Please set down each entry exactly, omitting any picture it holds.
** Dataset excerpts follows **
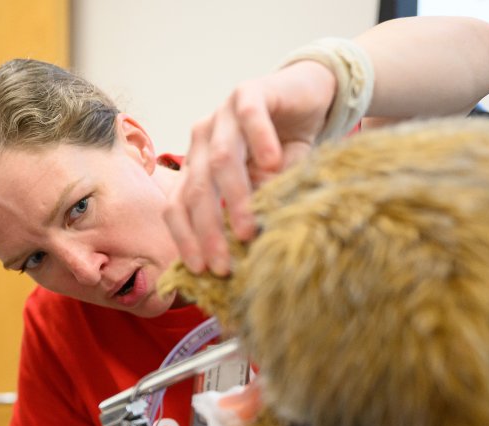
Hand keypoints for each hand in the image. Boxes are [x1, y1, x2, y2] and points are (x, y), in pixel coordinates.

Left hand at [163, 60, 336, 275]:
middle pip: (195, 189)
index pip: (177, 205)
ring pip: (220, 160)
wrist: (310, 97)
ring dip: (234, 198)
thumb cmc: (284, 149)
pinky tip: (273, 166)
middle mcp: (202, 141)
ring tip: (248, 230)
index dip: (185, 238)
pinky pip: (250, 117)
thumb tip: (246, 250)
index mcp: (196, 165)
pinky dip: (260, 142)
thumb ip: (253, 209)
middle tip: (222, 264)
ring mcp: (222, 115)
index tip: (200, 270)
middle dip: (207, 231)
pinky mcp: (249, 92)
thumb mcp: (267, 187)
** End of Dataset excerpts **
* Output of the task:
Hand keypoints for each hand in the image. Boxes are [x1, y1, x2, y2] and points are (x, y), in pixel coordinates.

Left hand at [163, 60, 336, 275]:
middle pip: (195, 189)
index pip: (177, 205)
ring pip: (220, 160)
wrist: (310, 97)
ring dip: (234, 198)
thumb cmc: (284, 149)
pinky tip: (273, 166)
middle mcp: (202, 141)
ring tip: (248, 230)
index dip: (185, 238)
pinky pip: (250, 117)
thumb tip: (246, 250)
index mcp: (196, 165)
pinky dip: (260, 142)
thumb ip: (253, 209)
middle tip: (222, 264)
ring mcp: (222, 115)
index tip: (200, 270)
middle dip: (207, 231)
pinky mcp: (249, 92)
thumb mcp: (267, 187)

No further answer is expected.